An dieser Stelle tritt mir das Bild Johannes des Täufers bei der Jordan Taufe innerlich vor Augen. Nicht aber als ein Bild mit historisch religiösem Hintergrund, sondern vielmehr als ein gegenwärtiges Ereignen, in dem wir alle gleichsam durch ein Bad der Reinigung von vielen Illusionen schreiten. Die kommende Zeit wird uns innerhalb dieses Prozesses aus meiner Sicht noch einiges mehr als uns lieb sein wird abverlangen. Metanoia auf allen Ebenen. Das heisst in Konsequenz erkenne dich selbst im Prozess eigener Willenserweckung. 

Damit komme ich zurück auf die innere Haltung der leeren Hand. Sie ist im Grunde der Ausdruck des sich ins Nirgendwo stellen. Ist von dort her die Herausforderung selbstverantwortete Wegfindung anzunehmen. Ist mit der Angst das Fürchten zu lernen, weil alle Ego Anhaftungen und somit Sicherheiten, sprich Haltestangen hier fallen. Ist Ich-Geburt durch zu gestaltenden ethischen Individualismus im eigenen Willen. Ins Nirgendwo … stellen: Im Sinne des Sokrates heisst das mich denkend hindurch bewegen durch den Frageraum des  „ich weiss dass ich nicht weiss,“ mich schmerzhaft auseinanderzusetzen mit all seinen Aspekten, Angst und Bodenlosigkeit, Furcht und Dunkelheit, um am Ende die Halt gebende Leine durch das Ego preiszugeben und die Erfahrung einer wachsenden Gestaltungskraft im dynamischen Fortgang auf neue Bewusstseinsstrukturen hin annehmen zu lernen. 

Die Ukraine Flüchtlinge werden durch Bomben, die ihre Häuser zerstören ins Nirgendwo geschleudert, von einem Augenblick auf den anderen gefordert in tausend folgenden Augenblicken am Rande des Nichts neue unbekannte Wege zu finden; der aktiv Selbsterkenntnis Suchende lernt auf seinem Weg Dualität nicht länger gegen seine Weggenossen einzusetzen, bzw. auf sein gesellschaftliches Umfeld zu projizieren.
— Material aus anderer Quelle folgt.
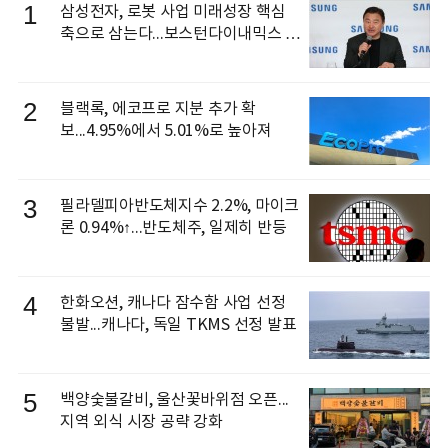
1
삼성전자, 로봇 사업 미래성장 핵심
축으로 삼는다...보스턴다이내믹스 출
신 이동건 부사장, 로보틱스 전략팀장
으로 선임
2
블랙록, 에코프로 지분 추가 확
보...4.95%에서 5.01%로 높아져
3
필라델피아반도체지수 2.2%, 마이크
론 0.94%↑...반도체주, 일제히 반등
4
한화오션, 캐나다 잠수함 사업 선정
불발...캐나다, 독일 TKMS 선정 발표
5
백양숯불갈비, 울산꽃바위점 오픈...
지역 외식 시장 공략 강화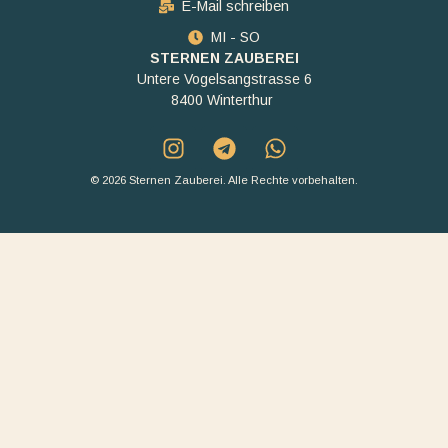
E-Mail schreiben
MI - SO
STERNEN ZAUBEREI
Untere Vogelsangstrasse 6
8400 Winterthur
© 2026 Sternen Zauberei. Alle Rechte vorbehalten.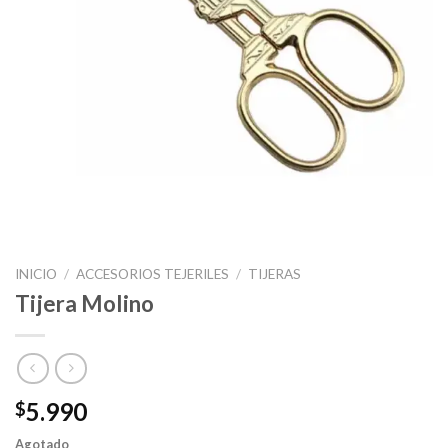
INICIO
/
ACCESORIOS TEJERILES
/
TIJERAS
Tijera Molino
5.990
$
Agotado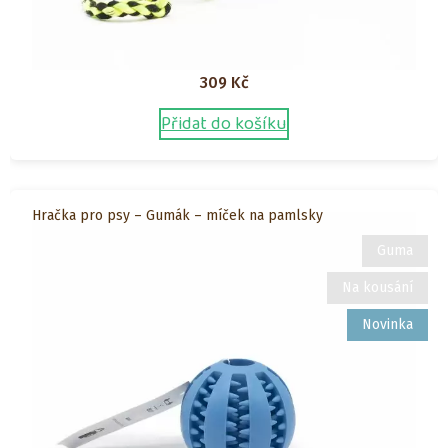
309
Kč
Přidat do košíku
Hračka pro psy – Gumák – míček na pamlsky
Guma
Na kousání
Novinka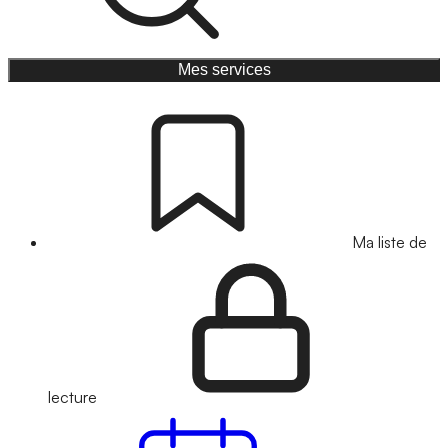
Mes services
Ma liste de
lecture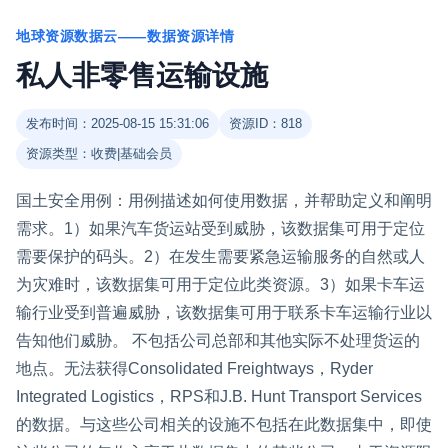
地球资源数据云——数据资源详情
私人非零售运输设施
发布时间：2025-08-15 15:31:06
资源ID：818
资源类型：收费|基础会员
国土安全用例：用例描述如何使用数据，并帮助定义和阐明
需求。1）如果汽车货运站受到威胁，该数据集可用于定位
需要保护的码头。2）在发生需要紧急运输服务的自然或人
为灾难时，该数据集可用于定位此类资源。3）如果卡车运
输行业受到普遍威胁，该数据集可用于联系卡车运输行业以
告知他们威胁。 不包括公司总部和其他实际不处理货运的
地点。无法获得Consolidated Freightways，Ryder
Integrated Logistics，RPS和J.B. Hunt Transport Services
的数据。与这些公司相关的设施不包括在此数据集中，即使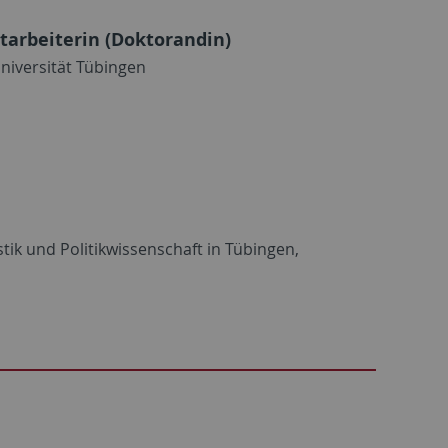
tarbeiterin (Doktorandin)
niversität Tübingen
ik und Politikwissenschaft in Tübingen,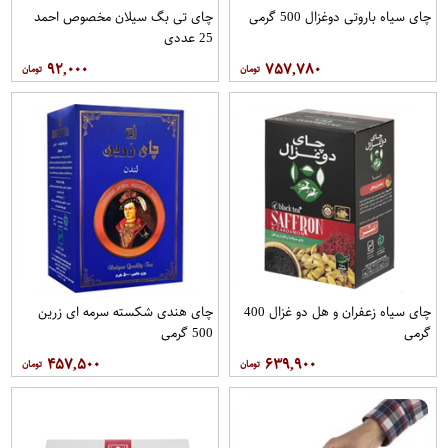
چای سیاه باروتی دوغزال 500 گرمی
چای تی بگ سیلان مخصوص احمد
25 عددی
۹۲,۰۰۰
۷۵۷,۷۸۰
چای سیاه زعفران و هل دو غزال 400
چای هندی شکسته سرمه ای زرین
گرمی
500 گرمی
۴۵۷,۵۰۰
۶۳۹,۹۰۰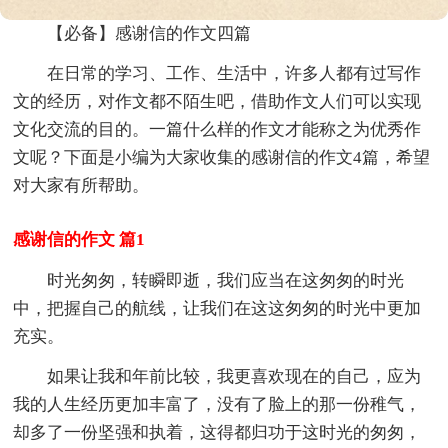
【必备】感谢信的作文四篇
在日常的学习、工作、生活中，许多人都有过写作
文的经历，对作文都不陌生吧，借助作文人们可以实现
文化交流的目的。一篇什么样的作文才能称之为优秀作
文呢？下面是小编为大家收集的感谢信的作文4篇，希望
对大家有所帮助。
感谢信的作文 篇1
时光匆匆，转瞬即逝，我们应当在这匆匆的时光
中，把握自己的航线，让我们在这这匆匆的时光中更加
充实。
如果让我和年前比较，我更喜欢现在的自己，应为
我的人生经历更加丰富了，没有了脸上的那一份稚气，
却多了一份坚强和执着，这得都归功于这时光的匆匆，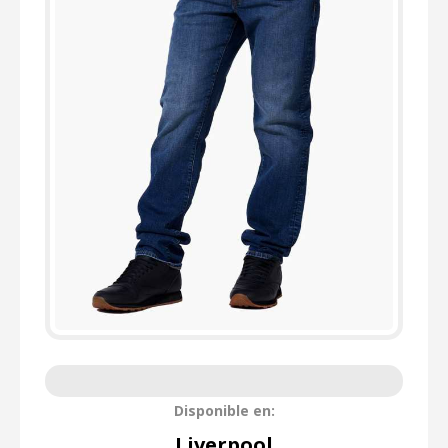
Disponible en:
Liverpool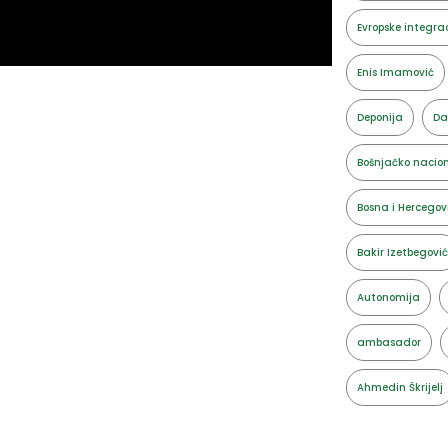
Evropske integrac
Enis Imamović
Deponija
Da
Bošnjačko nacion
Bosna i Hercegov
Bakir Izetbegović
Autonomija
ambasador
Ahmedin Škrijelj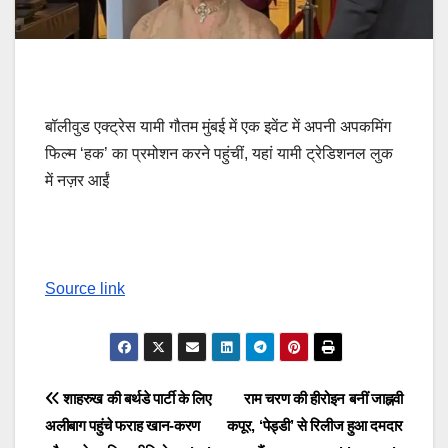
बॉलीवुड एक्ट्रेस यामी गौतम मुंबई में एक इवेंट में अपनी अपकमिंग
फिल्म ‘हक’ का प्रमोशन करने पहुंचीं, यहां यामी ट्रेडिशनल लुक
में नज़र आईं
Source link
Post
शाहरुख की बर्थडे पार्टी के लिए
राम चरण की हीरोइन बनीं जाह्नवी
अलीबाग पहुंचे फराह खान-करण
कपूर, ‘पेड्डी’ से रिलीज हुआ दमदार
navigation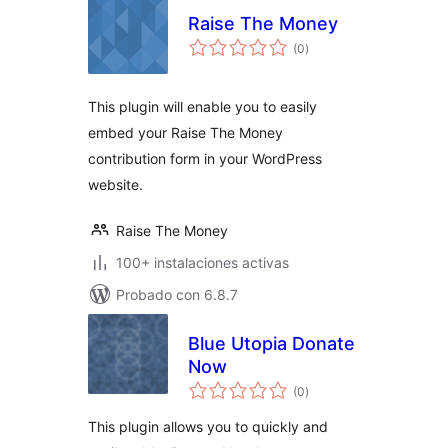
Raise The Money
total
(0
)
de
valoraciones
This plugin will enable you to easily
embed your Raise The Money
contribution form in your WordPress
website.
Raise The Money
100+ instalaciones activas
Probado con 6.8.7
Blue Utopia Donate
Now
total
(0
)
de
valoraciones
This plugin allows you to quickly and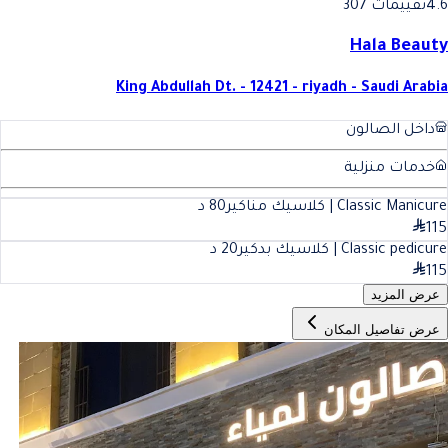
4.6
تقييمات 307
Hala Beauty
King Abdullah Dt. - 12421 - riyadh - Saudi Arabia
داخل الصالون
خدمات منزلية
Classic Manicure | كلاسيك مناكير
80
د
115
Classic pedicure | كلاسيك بدكير
20
د
115
عرض المزيد
عرض تفاصيل المكان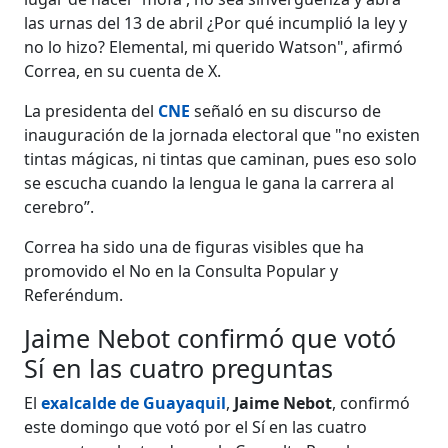
las urnas del 13 de abril ¿Por qué incumplió la ley y
no lo hizo? Elemental, mi querido Watson", afirmó
Correa, en su cuenta de X.
La presidenta del
CNE
señaló en su discurso de
inauguración de la jornada electoral que "no existen
tintas mágicas, ni tintas que caminan, pues eso solo
se escucha cuando la lengua le gana la carrera al
cerebro”.
Correa ha sido una de figuras visibles que ha
promovido el No en la Consulta Popular y
Referéndum.
Jaime Nebot confirmó que votó
Sí en las cuatro preguntas
El
exalcalde de Guayaquil
,
Jaime Nebot
, confirmó
este domingo que votó por el Sí en las cuatro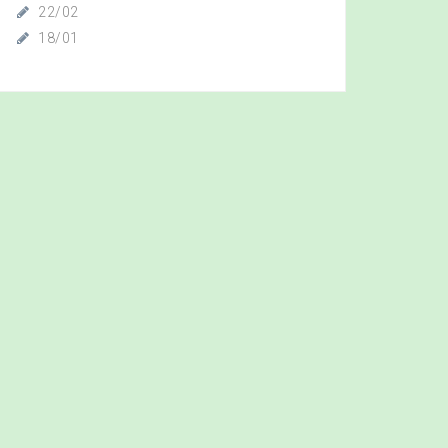
22/02
18/01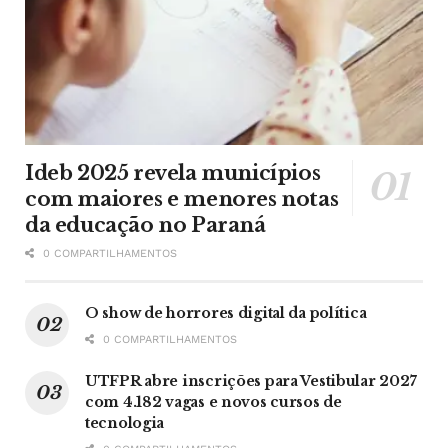
Ideb 2025 revela municípios
com maiores e menores notas
da educação no Paraná
0 COMPARTILHAMENTOS
O show de horrores digital da política
0 COMPARTILHAMENTOS
UTFPR abre inscrições para Vestibular 2027
com 4.182 vagas e novos cursos de
tecnologia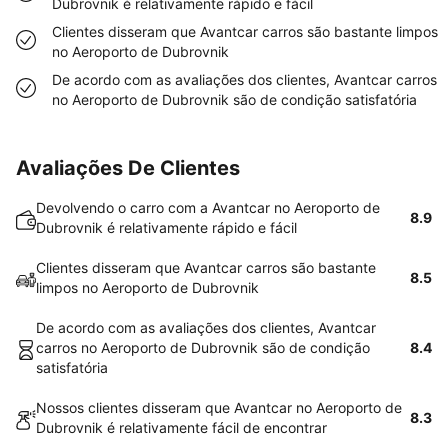
Dubrovnik é relativamente rápido e fácil
Clientes disseram que Avantcar carros são bastante limpos
no Aeroporto de Dubrovnik
De acordo com as avaliações dos clientes, Avantcar carros
no Aeroporto de Dubrovnik são de condição satisfatória
Avaliações De Clientes
Devolvendo o carro com a Avantcar no Aeroporto de
8.9
Dubrovnik é relativamente rápido e fácil
Clientes disseram que Avantcar carros são bastante
8.5
limpos no Aeroporto de Dubrovnik
De acordo com as avaliações dos clientes, Avantcar
carros no Aeroporto de Dubrovnik são de condição
8.4
satisfatória
Nossos clientes disseram que Avantcar no Aeroporto de
8.3
Dubrovnik é relativamente fácil de encontrar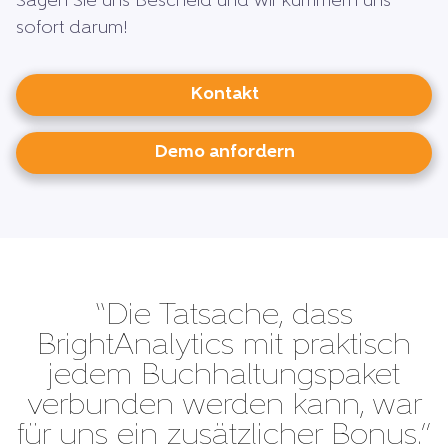
Sagen Sie uns Bescheid und wir kümmern uns
sofort darum!
Kontakt
Demo anfordern
“Die Tatsache, dass
BrightAnalytics mit praktisch
jedem Buchhaltungspaket
verbunden werden kann, war
für uns ein zusätzlicher Bonus.”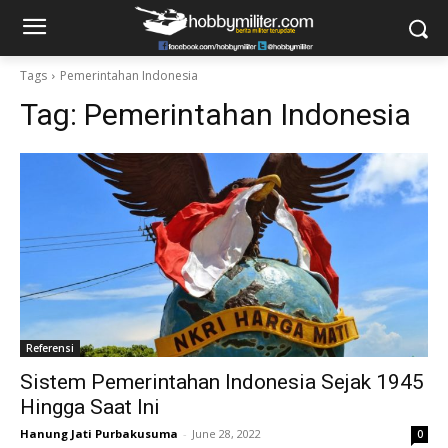
Tags
Pemerintahan Indonesia
Tag:
Pemerintahan Indonesia
Referensi
Sistem Pemerintahan Indonesia Sejak 1945
Hingga Saat Ini
Hanung Jati Purbakusuma
-
June 28, 2022
0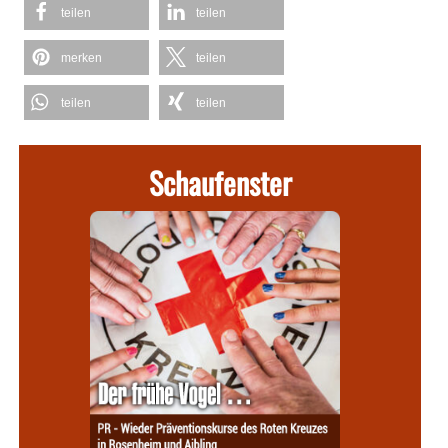
teilen
teilen
merken
teilen
teilen
teilen
Schaufenster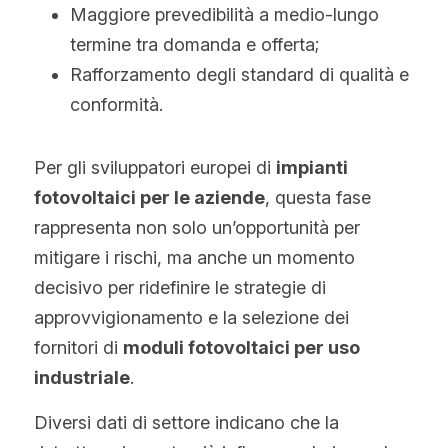
Maggiore prevedibilità a medio-lungo 
termine tra domanda e offerta;
Rafforzamento degli standard di qualità e 
conformità.
Per gli sviluppatori europei di 
impianti 
fotovoltaici per le aziende
, questa fase 
rappresenta non solo un’opportunità per 
mitigare i rischi, ma anche un momento 
decisivo per ridefinire le strategie di 
approvvigionamento e la selezione dei 
fornitori di 
moduli fotovoltaici per uso 
industriale
.
Diversi dati di settore indicano che la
Er lernt aus seinen Erfahrungen vielmehr die Spannungen von Sympathie und Antipathie, das unvermittelt herauf drängende Chaos der eigenen seelischen Unterwelt immer mehr allein in sich aufzulösen anstatt in endlosen Streithaltungen weiterzuschleppen. Die Geschichte von einem der auszog das Fürchten zu lernen ist die Geschichte der von innen her leeren Hand, die Geschichte vom leeren Willen angesichts des  N - ich - ts, also der Auflösung meiner Fragen des „weiss ich dass ich nicht weiss.“ Die Geschichte von einem der auszog das Fürchten zu lernen ist die Geschichte von einem jeden von uns in seiner individuellen Einzigartigkeit auf diesem Weg hineinzufinden in das Ich-Erwachen und darin mehr und mehr einzugehen in die zeitgemässe Erfahrung lebendiger Geistesfülle.